“Pericles” (now at Brooklyn’s Theatre for a New Audience” directed by Trevor Nunn (http://www.tfana.org/season-2016/pericles/overview) and starring Christian Camargo) is full of incident. It is an exotic tale of riddles, incest, atrocity, assassins, shipwrecks, plague, abduction, ritual combat, prostitution, divine intervention, insanity, and I’m sure I’m forgetting something. Pericles is a long-suffering hero in the mold of Odysseus, Jason, and Sinbad. Anything can happen and does in this play, which perhaps can best be summed up with the incongruous stage-direction: “Enter Pirates.” In the early acts (which might not have been written by Shakespeare), our attention can only be kept by increase of unlikely and unlikelier incidents, making us ask, “What happens next?” Such picaresque story-telling is aided by a brisk pace, live music, sublime spectacle, beautiful costumes and choreography, and attractive and charismatic actors, all of which this Theatre for a New Audience production possess.

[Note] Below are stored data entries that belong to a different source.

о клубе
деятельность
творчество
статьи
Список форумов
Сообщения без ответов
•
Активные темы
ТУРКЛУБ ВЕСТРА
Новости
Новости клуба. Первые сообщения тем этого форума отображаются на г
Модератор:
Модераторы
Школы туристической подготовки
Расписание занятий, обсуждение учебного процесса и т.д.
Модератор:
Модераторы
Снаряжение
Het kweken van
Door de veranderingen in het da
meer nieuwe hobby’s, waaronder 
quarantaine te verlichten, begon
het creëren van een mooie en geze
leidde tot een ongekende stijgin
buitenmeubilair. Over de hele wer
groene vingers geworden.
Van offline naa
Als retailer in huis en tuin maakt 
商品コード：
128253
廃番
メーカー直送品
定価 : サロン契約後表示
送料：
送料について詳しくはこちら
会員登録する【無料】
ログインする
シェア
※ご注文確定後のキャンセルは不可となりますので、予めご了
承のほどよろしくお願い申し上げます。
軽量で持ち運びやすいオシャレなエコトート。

What is most memorable in this “Pericles,” however, comes near its end when our now aged hero is re-united with his thought-to-be deceased daughter. This plot-twist is not unexpected. Pericles and Marina’s story-lines have been converging. The scene is the culmination of so many improbable episodes, during which Pericles has suffered and survived but, after having lost (he thinks) his daughter, sunk into devastating depression. As Camargo’s Pericles begins to realize that his Marina may now stand living before him, his maniacal eyes break through the fourth wall as if pleading with us in the audience for some sign of sanity — his expressive gaze shifting from despair to hope transcends the boundaries of theatrical illusion and perhaps even rationality. “O, I am mock’d,/ And thou by some incensed god sent hither/ To make the world laugh at me.” No one is laughing. All hold their breath. As Marina reveals her story, fact after familiar fact, to her father, unreeling what we all already know but that he cannot at first even hope to believe, his happy recognition is achingly lovely. And how strange it is that we too can feel so much when he simply tells his daughter, “I am Pericles of Tyre.”
The goddess Diana appearing in a dream from a colossal full moon makes for a gorgeous spectacle and announces that all else will be resolution. Aristotle argues against the deus ex machina, but in such a story as this, which presents the perrenial truth of history from Herodotus to “Hamilton,” that “shit happens,” life is often a shipwreck, and so it’s those who’re paying attention who ask, “What happens next?” The goddess is not merely an easy way for the playwright to rush to conclusion. Instead divine Diana seems a potent symbol — more credible as a pagan deity because more literary, self-consciously symbolical, rather than really religious — of the lights by which the people we have come to care and admire have guided their lives — charity, piety, chastity, loyalty, prudence, courage, chivalry, wit, and grace. Pericles (like Virgil’s Aeneas) could have so easily been tedious in his goodness, but his story comes to a gratifying close.
“In Pericles, his queen and daughter, seen, /Although assail’d with fortune fierce and keen,/ Virtue preserved from fell destruction’s blast,/ Led on by heaven and crown’d with joy at last.”
And at last, we stop asking, “What next?” and instead wonder, watching this decent man, after a long Job-like life of suffering, reunited with his wife and child, why can’t we now stop smiling?